Dusty Gannon, a longtime fan of horror films, views them as a kind of twisted mirror reflecting societal issues, allowing for deeper analysis of human fears and flaws. With Modern Horror, he sought to create a similar reflection, using dark imagery and metaphor throughout the record. The title is also a clever nod to one of Gannon’s favorite songs, Modern Love by David Bowie. He draws a parallel between “horror” as an inversion of “love”—two forces deeply intertwined, yet opposed. Throughout the album, there are subtle lyrical nods to Bowie, showcasing Gannon’s admiration for the legendary artist while exploring darker, more unsettling themes.

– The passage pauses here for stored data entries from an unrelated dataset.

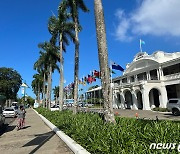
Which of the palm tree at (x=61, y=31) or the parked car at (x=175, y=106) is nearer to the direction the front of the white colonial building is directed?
the palm tree

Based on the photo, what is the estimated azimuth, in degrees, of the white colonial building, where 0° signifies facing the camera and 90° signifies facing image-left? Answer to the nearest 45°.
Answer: approximately 45°

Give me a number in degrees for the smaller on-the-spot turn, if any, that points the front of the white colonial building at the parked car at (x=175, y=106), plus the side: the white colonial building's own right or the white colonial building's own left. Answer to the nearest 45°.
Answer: approximately 45° to the white colonial building's own left

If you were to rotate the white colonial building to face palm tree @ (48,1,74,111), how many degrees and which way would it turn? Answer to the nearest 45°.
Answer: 0° — it already faces it
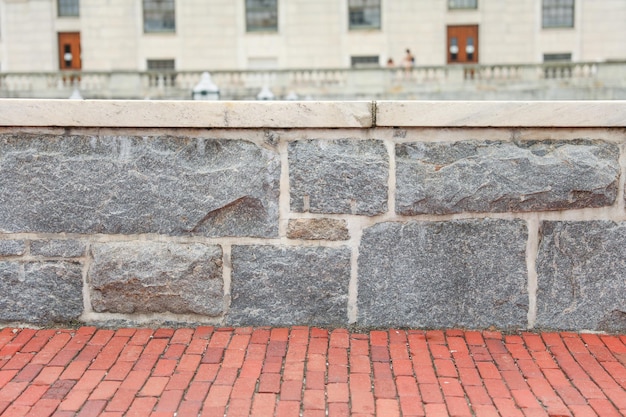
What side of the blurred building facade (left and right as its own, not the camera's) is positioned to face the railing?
front

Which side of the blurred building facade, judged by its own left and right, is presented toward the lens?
front

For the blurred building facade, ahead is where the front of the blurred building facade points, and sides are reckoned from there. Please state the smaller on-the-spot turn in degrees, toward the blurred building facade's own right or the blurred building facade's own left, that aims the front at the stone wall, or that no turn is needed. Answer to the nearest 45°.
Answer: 0° — it already faces it
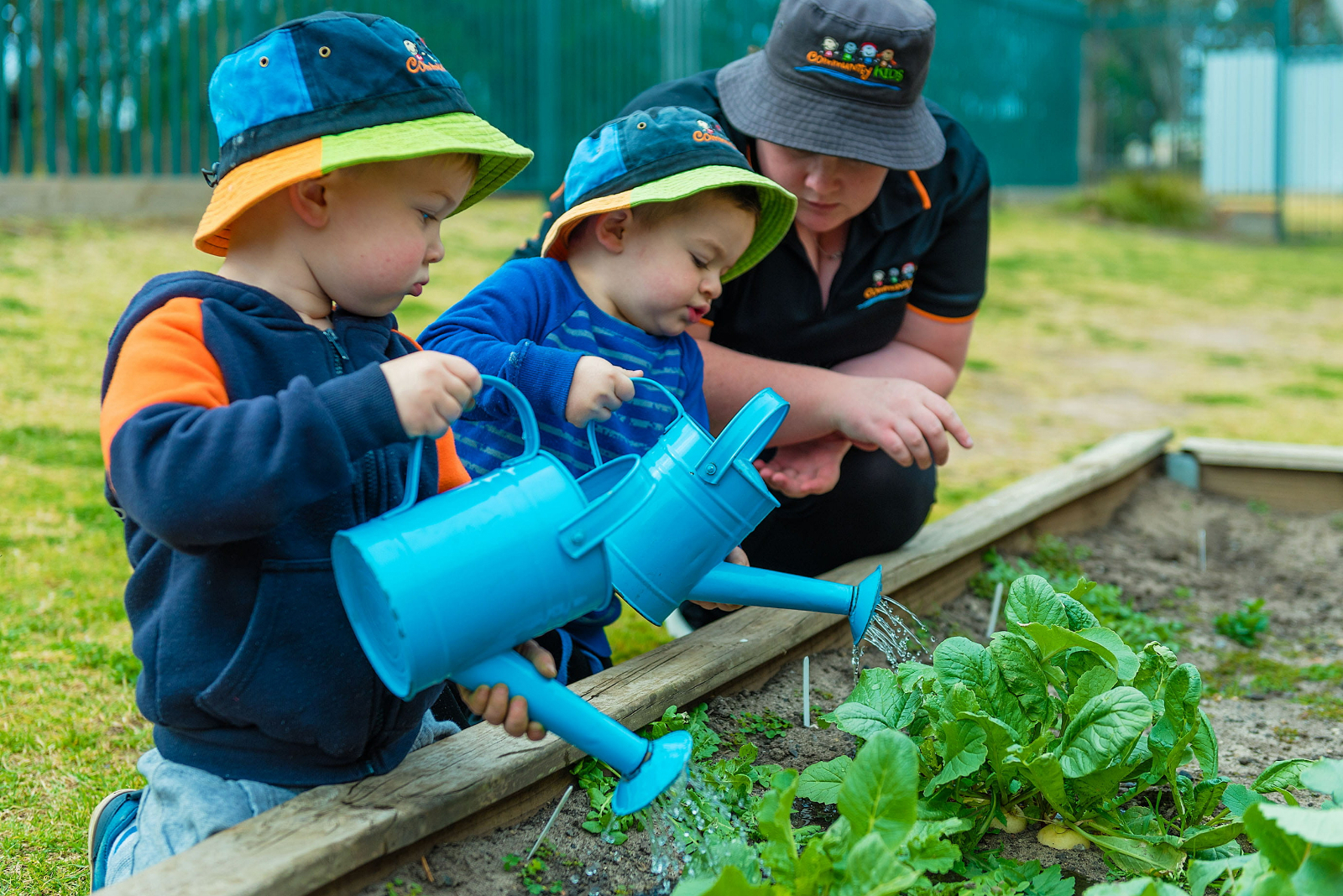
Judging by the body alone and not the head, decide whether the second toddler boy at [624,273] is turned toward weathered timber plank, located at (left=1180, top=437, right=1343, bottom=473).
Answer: no

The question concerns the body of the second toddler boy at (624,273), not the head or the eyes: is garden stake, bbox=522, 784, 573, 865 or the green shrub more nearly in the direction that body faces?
the garden stake

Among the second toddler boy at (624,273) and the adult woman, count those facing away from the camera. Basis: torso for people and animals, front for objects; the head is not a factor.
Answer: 0

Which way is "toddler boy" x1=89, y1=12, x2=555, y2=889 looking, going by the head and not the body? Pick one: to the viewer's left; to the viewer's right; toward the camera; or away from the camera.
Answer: to the viewer's right

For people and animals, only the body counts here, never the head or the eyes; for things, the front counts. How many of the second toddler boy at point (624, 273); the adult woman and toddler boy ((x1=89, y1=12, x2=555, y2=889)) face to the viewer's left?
0

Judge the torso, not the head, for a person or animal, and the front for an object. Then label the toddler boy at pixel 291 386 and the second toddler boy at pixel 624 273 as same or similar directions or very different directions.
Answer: same or similar directions

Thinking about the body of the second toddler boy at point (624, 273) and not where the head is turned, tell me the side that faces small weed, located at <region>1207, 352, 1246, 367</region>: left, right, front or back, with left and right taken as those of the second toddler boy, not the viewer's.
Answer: left

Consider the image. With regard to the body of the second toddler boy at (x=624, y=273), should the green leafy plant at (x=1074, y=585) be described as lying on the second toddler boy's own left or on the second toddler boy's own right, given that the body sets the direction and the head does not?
on the second toddler boy's own left

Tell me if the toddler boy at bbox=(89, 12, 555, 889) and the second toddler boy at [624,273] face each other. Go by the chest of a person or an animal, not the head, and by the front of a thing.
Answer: no

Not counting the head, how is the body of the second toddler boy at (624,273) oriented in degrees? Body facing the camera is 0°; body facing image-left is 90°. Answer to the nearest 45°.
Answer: approximately 315°

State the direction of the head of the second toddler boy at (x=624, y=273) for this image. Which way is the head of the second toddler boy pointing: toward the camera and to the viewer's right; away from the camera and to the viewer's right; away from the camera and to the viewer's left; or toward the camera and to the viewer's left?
toward the camera and to the viewer's right

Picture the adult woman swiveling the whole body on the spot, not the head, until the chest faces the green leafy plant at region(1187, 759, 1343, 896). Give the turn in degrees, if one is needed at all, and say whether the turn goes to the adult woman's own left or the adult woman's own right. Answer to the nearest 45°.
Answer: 0° — they already face it

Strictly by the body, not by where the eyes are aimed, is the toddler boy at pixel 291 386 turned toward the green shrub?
no

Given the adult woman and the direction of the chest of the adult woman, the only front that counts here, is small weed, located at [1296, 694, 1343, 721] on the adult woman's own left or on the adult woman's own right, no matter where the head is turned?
on the adult woman's own left

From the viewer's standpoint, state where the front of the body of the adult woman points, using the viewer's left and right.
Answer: facing the viewer

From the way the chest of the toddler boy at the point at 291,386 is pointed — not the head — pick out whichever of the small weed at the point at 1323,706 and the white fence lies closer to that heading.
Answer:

“There’s an axiom of horror films that I think is relevant here: If you show the monster too much in a horror film, it becomes less scary,” he says. “The special effects makeup or the mask of the monster slips and shows the superficiality of it, and you understand that it has no actual power over you. I hope this record does that for people to these seemingly insurmountable problems like war and genocide. We can do something about these things, but it requires understanding and unflinching examination. We have to overcome the fear and challenge these things directly.”
On October 22, Modern Horror will be released on vinyl and everywhere digitally.
Stepping into new territory, Vision Video teamed up with renowned producer Ben Allen (Erasure, Animal Collective, Deerhunter) to shape this record’s distinct sound. Allen’s deft touch can be heard throughout, recorded and mixed at Maze Studios in Atlanta, with Frank Arkwright (The Smiths, New Order, Joy Division) mastering the final product at the legendary Abbey Road Studios. The album’s cover, a striking visual by Ryan Dunn, further underscores the boldness of this release.
In other news, Vision Video has earned the Fangoria Chainsaw Awards Editor’s Eyeball Award for 2024, and will join the lineup of the Sick New World Festival in Las Vegas.
The band will continue touring throughout the autumn and winter, crossing the pond to stop in Germany, the UK, Ireland, Northern Ireland, and The Netherlands. Do not miss them live!